====== PASSAGE SHOWN ======

Boston leaders are looking to amend the rental ordinances and thus create a citywide database of all rental units.

 

Boston is looking to amend current rental ordinances to create a citywide registry of all rental apartments with regulations that mandate inspections every five years for rental properties of six family dwellings or more. 

Mayor Thomas Menino has pushed for the update to the city's rental ordinances, which the Boston City Council has discussed at public hearings and working sessions, and at Wednesday's council meeting.

Important to note is that rental units of six family dwellings or fewer would be exempt from the inspections. But all owners of rental buildings would have to pay a one-time $25 fee, which District 6 City Councilor Matt O'Malley, and chair of the Committee on Government Operations, would go to funding the program. 

Said O'Malley, "This is a good and very important ordinance to create a registry of all our rental units, something that doesn’t currently exist."

====== ENTRIES PROVIDED ======

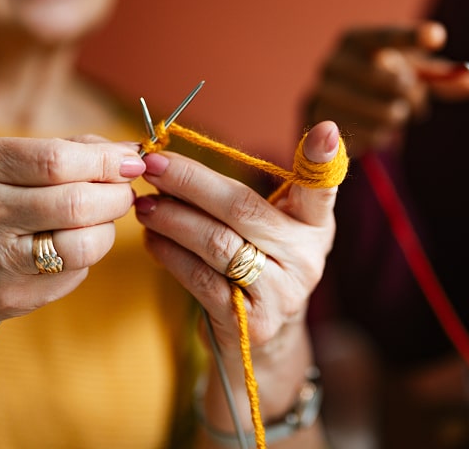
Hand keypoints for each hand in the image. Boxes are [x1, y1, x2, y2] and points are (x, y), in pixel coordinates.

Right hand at [0, 136, 145, 326]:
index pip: (57, 160)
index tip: (132, 162)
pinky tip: (74, 247)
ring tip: (104, 220)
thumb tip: (129, 151)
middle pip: (76, 202)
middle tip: (124, 193)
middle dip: (116, 196)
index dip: (107, 161)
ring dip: (109, 229)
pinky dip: (87, 257)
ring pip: (82, 244)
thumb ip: (69, 151)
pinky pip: (73, 273)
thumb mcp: (8, 165)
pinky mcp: (8, 295)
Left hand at [134, 121, 341, 350]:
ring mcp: (280, 292)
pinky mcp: (249, 321)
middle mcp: (306, 258)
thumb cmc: (260, 264)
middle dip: (191, 182)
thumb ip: (244, 196)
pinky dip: (170, 255)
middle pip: (243, 209)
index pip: (321, 189)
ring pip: (216, 243)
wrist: (266, 339)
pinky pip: (200, 279)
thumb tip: (173, 159)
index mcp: (315, 225)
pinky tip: (152, 240)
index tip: (324, 130)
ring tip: (144, 204)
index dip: (323, 161)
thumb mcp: (273, 229)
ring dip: (172, 219)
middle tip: (153, 165)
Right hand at [307, 22, 468, 155]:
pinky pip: (370, 137)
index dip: (411, 36)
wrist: (331, 116)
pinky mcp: (320, 128)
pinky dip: (379, 136)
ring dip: (397, 118)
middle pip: (394, 81)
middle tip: (410, 102)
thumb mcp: (407, 73)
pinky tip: (372, 130)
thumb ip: (439, 75)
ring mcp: (322, 95)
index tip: (437, 37)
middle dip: (412, 95)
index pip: (385, 36)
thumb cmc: (377, 86)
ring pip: (385, 113)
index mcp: (353, 40)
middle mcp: (332, 62)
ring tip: (389, 115)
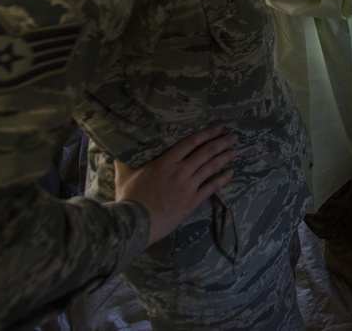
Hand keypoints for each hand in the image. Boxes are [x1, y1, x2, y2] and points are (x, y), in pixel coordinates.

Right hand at [115, 125, 237, 245]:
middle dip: (221, 142)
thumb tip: (117, 147)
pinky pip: (211, 187)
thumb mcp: (125, 174)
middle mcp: (180, 171)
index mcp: (165, 162)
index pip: (190, 142)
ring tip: (234, 151)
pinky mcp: (192, 201)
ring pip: (211, 168)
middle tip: (234, 136)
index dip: (206, 134)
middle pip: (205, 152)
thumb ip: (125, 160)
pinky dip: (222, 179)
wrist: (136, 223)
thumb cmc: (130, 198)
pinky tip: (230, 173)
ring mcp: (188, 186)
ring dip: (224, 158)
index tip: (217, 128)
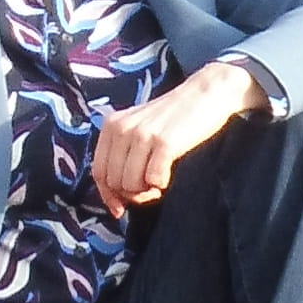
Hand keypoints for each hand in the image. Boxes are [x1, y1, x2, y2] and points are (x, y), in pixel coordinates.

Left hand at [89, 61, 264, 214]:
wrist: (204, 93)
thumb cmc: (173, 116)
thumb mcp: (138, 126)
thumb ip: (123, 152)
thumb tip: (115, 197)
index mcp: (112, 125)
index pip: (98, 171)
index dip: (107, 195)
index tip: (119, 209)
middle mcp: (123, 128)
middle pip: (114, 182)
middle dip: (131, 195)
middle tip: (149, 190)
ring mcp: (143, 135)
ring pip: (131, 185)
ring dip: (146, 191)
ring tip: (159, 179)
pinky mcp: (165, 142)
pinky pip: (153, 180)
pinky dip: (161, 184)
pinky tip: (168, 175)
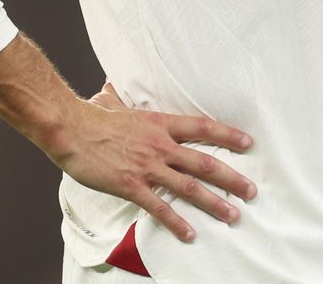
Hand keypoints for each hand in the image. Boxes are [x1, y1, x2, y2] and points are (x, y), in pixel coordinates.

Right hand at [50, 82, 256, 242]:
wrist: (70, 130)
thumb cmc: (92, 117)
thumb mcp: (116, 104)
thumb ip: (122, 100)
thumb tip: (112, 88)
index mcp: (160, 123)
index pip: (203, 127)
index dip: (228, 135)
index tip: (248, 143)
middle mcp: (160, 145)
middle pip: (204, 162)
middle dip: (232, 178)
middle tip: (252, 191)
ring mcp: (147, 166)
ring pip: (189, 187)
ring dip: (214, 203)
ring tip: (233, 215)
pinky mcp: (131, 186)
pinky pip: (159, 207)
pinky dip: (177, 222)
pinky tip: (190, 234)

======

### YOUR TASK
Copy the passage on Boston's rental registry word for word, between "Boston leaders are" and "Wednesday's council meeting.", inclusive. The entries come from a different source than the passage on Boston's rental registry.

### WRITTEN ANSWER
Boston leaders are looking to amend the rental ordinances and thus create a citywide database of all rental units.

 

Boston is looking to amend current rental ordinances to create a citywide registry of all rental apartments with regulations that mandate inspections every five years for rental properties of six family dwellings or more. 

Mayor Thomas Menino has pushed for the update to the city's rental ordinances, which the Boston City Council has discussed at public hearings and working sessions, and at Wednesday's council meeting.